Oilfield Service Companies Struggle Amid Industry Consolidation

The wave of mega-mergers in the U.S. oil and gas sector that began last year and persists into this year has significantly impacted oilfield services.

The client base for oilfield services has shrunk considerably compared to two years ago. It’s a buyers’ market for oilfield services, and this scenario is expected to continue as producer consolidation persists.

SLB and Halliburton disclosed their second-quarter results recently, showing robust international business but weaker domestic performance. Baker Hughes, which also released its report on Thursday, highlighted strong international results without much to boast about domestically. This pattern is becoming more pronounced.

The series of mega-mergers in the U.S. oil and gas sector that started last year and continued into this year has had widespread effects, most notably on oilfield services, and not in a positive way.

“When customers merge, you might have someone running seven rigs and another five rigs, which totals 12. But when they combine, they operate just 10,” said Chris Wright, CEO of Liberty Energy, to Reuters. Liberty exceeded expectations last quarter, yet the outlook for both the company and the sector remains bleak, according to Zacks.

The June Dallas Fed Energy Survey painted a grim picture of the industry, with the equipment utilization index falling below zero and the operating margin index for oilfield services doing the same. The price index for these firms remains positive but dropped sharply from 25 to 3.9.

Oilfield service providers are struggling due to a much smaller client pool compared to two years ago, aggressively seeking synergies favored by merging companies. Reuters noted that Diamondback Energy, for instance, anticipated $550 million in annual synergy savings post its Endeavor Energy acquisition, primarily from operations, impacting oilfield services.

The consolidation trend results in less work for oilfield service providers. However, this is only part of the problem. “Industry consolidation is the main driver of change currently,” a Dallas Fed Energy Survey respondent stated in June.

“Many competitors have highly consolidated work profiles and customer bases,” the respondent added. “As consolidation occurs, the acquiring company often does not retain existing service companies.
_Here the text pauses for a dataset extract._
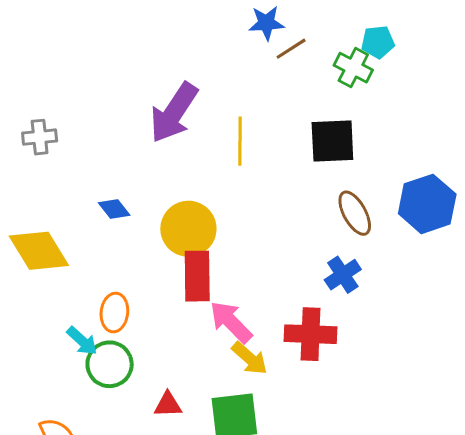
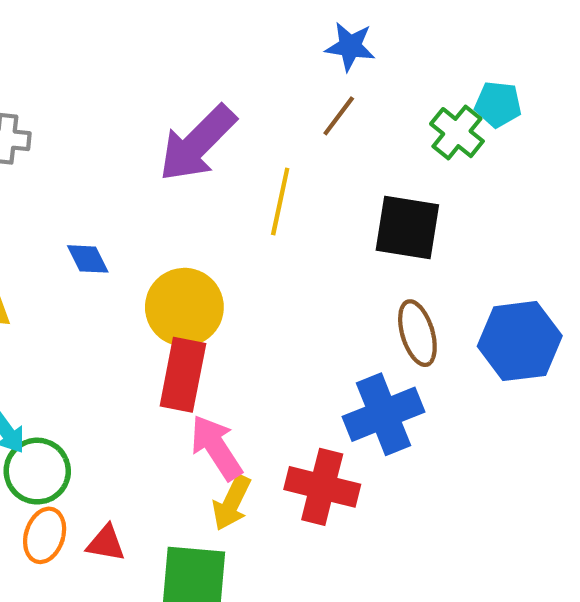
brown line: (291, 49) -> (339, 116), moved, turned -32
blue cross: (343, 275) -> (384, 414), size x1.5
orange ellipse: (114, 313) -> (45, 535), moved
yellow arrow: (250, 358) -> (232, 503), turned 63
These companies, once cut loose, search for a lifeline and often work for negative margin rates, doing whatever they can to cover fixed costs.”

This trend has mostly hurt smaller players, driving some to bankruptcy while others seek long-term commitments from their dwindling client base.

Fracking services provider Nitro Fluids, for example, filed for Chapter 11 bankruptcy protection earlier this year, citing a significant revenue drop due to industry consolidation. Reuters reported the company’s revenues fell from about $1.2 million monthly last year to less than $100,000 this year.

“Everyone is scrambling and fighting for fewer scraps,” the CEO of Oilfield Service Professionals told the publication. “Operators know they can get better rates. They can just say, ‘Who wants my business?'”

It’s a buyers’ market for oilfield services and likely to remain so as producer consolidation continues. This will also drive consolidation within the oilfield services sector as companies strive to survive.

“Too many equipment providers are chasing too few E&P customers. Without consolidation among service or equipment providers, it will be a race to the bottom for pricing,” a respondent to the Dallas Fed Energy Survey commented earlier this year.

The race has already started, with some falling behind while others begin to consolidate. Since the beginning of the year, mergers and acquisitions in the oilfield services sector have totaled $12 billion, compared to $5.3 billion for all of last year, indicating a clear trend towards consolidation.

“As the industry consolidates, you’ll see larger producers working with larger service companies, giving scaled service companies an advantage over time,” Rystad Energy Vice President Thomas Jacobs told Reuters.

These larger service companies will also secure longer-term contracts, which oilfield service providers increasingly seek to protect against sudden business losses.

In essence, the consolidation trend seen last year in the exploration and production sector is now occurring in the oilfield services sector as there is no other option for survival. The process will likely continue in a survival-of-the-fittest manner until competition levels match those in the exploration and production sector. However, this won’t be without pain: “The outlook is a bloodbath,” said Rystad’s Jacobs.